So this was a movie that killed two birds: It’s next up on the AFI Top 100 podcast and the next category up on the rather-neglected Letterboxd Challenge is a movie longer than three hours, which this very comfortably is, at 3:20.

So, I know the critical consensus is that this movie is just as good as the first one, maybe even better, but… I don’t see it. The first movie was a sprawling epic that nevertheless was focused on the kind of changing of the guard — the shift in what the crime world was and the personal arc of Michael Corleone. This movie is… just a bunch of stuff.
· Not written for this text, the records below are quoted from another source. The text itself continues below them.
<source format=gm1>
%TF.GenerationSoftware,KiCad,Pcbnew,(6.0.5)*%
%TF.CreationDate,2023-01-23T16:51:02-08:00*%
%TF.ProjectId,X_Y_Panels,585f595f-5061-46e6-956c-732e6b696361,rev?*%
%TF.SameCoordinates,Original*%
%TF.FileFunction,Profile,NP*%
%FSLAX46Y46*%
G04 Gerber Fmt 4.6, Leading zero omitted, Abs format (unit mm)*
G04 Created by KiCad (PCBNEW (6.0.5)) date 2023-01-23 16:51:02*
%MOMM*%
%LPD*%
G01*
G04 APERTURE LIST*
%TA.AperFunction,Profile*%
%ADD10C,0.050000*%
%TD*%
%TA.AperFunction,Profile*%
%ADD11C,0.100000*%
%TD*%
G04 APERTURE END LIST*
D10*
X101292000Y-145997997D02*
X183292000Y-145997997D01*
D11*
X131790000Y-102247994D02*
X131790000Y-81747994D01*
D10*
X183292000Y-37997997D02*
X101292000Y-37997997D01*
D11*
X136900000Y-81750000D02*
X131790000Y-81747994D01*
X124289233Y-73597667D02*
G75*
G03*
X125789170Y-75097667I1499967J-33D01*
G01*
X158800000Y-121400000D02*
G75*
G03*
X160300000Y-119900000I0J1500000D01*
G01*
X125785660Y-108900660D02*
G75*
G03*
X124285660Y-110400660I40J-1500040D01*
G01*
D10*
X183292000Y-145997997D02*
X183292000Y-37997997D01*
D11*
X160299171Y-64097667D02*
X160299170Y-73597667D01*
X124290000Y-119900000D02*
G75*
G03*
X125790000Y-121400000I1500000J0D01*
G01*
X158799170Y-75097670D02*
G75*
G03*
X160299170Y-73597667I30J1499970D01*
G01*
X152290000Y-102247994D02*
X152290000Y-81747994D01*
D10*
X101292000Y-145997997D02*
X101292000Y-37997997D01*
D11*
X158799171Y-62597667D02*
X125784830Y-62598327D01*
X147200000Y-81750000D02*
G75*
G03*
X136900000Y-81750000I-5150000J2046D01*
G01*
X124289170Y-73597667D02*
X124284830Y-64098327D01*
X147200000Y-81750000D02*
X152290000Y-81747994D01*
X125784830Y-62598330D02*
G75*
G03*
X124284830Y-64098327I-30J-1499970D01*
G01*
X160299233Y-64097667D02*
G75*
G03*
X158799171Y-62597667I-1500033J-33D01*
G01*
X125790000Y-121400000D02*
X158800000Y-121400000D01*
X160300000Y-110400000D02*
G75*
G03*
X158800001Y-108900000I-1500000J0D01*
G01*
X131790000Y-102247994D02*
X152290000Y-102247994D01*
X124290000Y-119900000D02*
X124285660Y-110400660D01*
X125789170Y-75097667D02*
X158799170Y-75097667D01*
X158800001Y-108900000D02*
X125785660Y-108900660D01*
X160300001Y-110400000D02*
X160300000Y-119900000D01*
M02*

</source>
It kinda keeps telling Michael’s story, in a way we didn’t really need (ask anyone who’s only seen the first movie, “what happens to Michael from here?” and this is pretty much the story they’ll tell you, because the whole point of the first movie was him settling into a destiny he’d fought against); it reprises some elements from the first movie; and it intersperses in flashbacks to a young Vito, in a way that clearly mirrors what Michael is going through (but why did we need another mirror when his story is mirroring the first movie already?)
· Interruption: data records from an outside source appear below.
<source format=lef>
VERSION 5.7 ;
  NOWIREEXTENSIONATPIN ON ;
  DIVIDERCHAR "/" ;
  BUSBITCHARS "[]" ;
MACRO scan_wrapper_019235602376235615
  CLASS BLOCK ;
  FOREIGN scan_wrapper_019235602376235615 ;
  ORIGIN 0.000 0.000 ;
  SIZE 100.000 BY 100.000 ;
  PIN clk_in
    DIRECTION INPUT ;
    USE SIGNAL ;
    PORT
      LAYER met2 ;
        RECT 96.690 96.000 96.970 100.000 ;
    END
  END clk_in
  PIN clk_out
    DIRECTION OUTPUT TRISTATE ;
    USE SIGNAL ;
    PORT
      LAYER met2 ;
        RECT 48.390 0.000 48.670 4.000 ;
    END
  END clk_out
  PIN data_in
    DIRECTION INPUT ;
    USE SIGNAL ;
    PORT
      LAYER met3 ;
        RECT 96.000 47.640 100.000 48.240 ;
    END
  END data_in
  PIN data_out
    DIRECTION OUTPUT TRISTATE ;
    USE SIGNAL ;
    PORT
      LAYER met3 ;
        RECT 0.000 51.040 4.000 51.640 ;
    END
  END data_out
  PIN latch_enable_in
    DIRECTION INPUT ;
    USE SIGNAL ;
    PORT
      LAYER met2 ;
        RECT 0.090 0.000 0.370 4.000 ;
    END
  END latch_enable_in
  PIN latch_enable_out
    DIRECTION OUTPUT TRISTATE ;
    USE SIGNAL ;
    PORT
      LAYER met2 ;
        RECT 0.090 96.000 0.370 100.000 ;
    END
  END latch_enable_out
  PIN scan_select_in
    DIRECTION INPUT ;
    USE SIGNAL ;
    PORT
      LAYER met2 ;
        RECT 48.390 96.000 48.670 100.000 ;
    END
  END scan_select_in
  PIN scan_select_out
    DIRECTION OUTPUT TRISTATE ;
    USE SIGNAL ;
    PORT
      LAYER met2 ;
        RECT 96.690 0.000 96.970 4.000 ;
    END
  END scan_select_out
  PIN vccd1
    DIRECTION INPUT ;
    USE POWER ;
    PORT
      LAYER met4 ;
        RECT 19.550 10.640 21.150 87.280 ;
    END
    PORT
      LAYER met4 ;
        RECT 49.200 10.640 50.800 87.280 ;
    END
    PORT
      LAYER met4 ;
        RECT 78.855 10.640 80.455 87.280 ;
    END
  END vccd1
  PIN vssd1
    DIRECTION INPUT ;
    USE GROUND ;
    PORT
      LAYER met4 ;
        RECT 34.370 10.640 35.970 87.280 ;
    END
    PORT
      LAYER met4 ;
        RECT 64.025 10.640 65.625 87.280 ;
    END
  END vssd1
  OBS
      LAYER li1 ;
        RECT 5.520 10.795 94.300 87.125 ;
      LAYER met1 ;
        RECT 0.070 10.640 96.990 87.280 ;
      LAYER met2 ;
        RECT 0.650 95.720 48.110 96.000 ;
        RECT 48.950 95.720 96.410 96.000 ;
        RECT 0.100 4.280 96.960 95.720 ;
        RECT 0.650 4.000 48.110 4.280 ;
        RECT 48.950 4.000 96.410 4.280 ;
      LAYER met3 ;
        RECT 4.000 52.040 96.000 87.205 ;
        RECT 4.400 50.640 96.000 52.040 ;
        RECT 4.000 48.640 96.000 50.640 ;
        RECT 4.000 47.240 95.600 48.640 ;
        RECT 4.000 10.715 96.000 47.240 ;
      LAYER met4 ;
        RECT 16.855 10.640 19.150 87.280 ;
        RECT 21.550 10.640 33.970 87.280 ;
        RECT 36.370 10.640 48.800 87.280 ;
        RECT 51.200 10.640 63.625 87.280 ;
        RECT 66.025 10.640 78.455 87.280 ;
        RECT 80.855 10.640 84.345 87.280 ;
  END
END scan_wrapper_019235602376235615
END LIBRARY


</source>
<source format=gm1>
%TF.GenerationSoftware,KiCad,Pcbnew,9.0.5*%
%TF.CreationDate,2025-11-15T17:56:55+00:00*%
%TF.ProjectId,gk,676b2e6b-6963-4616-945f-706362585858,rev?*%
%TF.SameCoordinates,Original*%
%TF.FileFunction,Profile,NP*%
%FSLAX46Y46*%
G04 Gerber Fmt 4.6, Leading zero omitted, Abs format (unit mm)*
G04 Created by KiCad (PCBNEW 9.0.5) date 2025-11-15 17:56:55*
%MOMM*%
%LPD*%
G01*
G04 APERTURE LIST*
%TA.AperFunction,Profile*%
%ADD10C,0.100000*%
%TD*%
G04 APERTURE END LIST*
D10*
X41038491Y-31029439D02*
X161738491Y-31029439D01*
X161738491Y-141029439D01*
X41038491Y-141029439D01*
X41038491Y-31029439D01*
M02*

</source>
It’s well-made on a craft level, and I was happy to watch it for its full length (though my wife checked out to her phone pretty quickly), but to my tastes, it was clearly an inferior sequel that didn’t have much to say, and ended up as just a way for Godfather fans to marinate in the world of the Corleones for another few hours.

I’d say it’s only recommended to Godfather super-fans, but obviously mine is a minority opinion, so probably if you’re watching the first one and don’t hate it, you should go on to the second just to have your own opinion. But if I were creating the AFI Top 100 list, there’s no way I’d put this on here. One Godfather is plenty.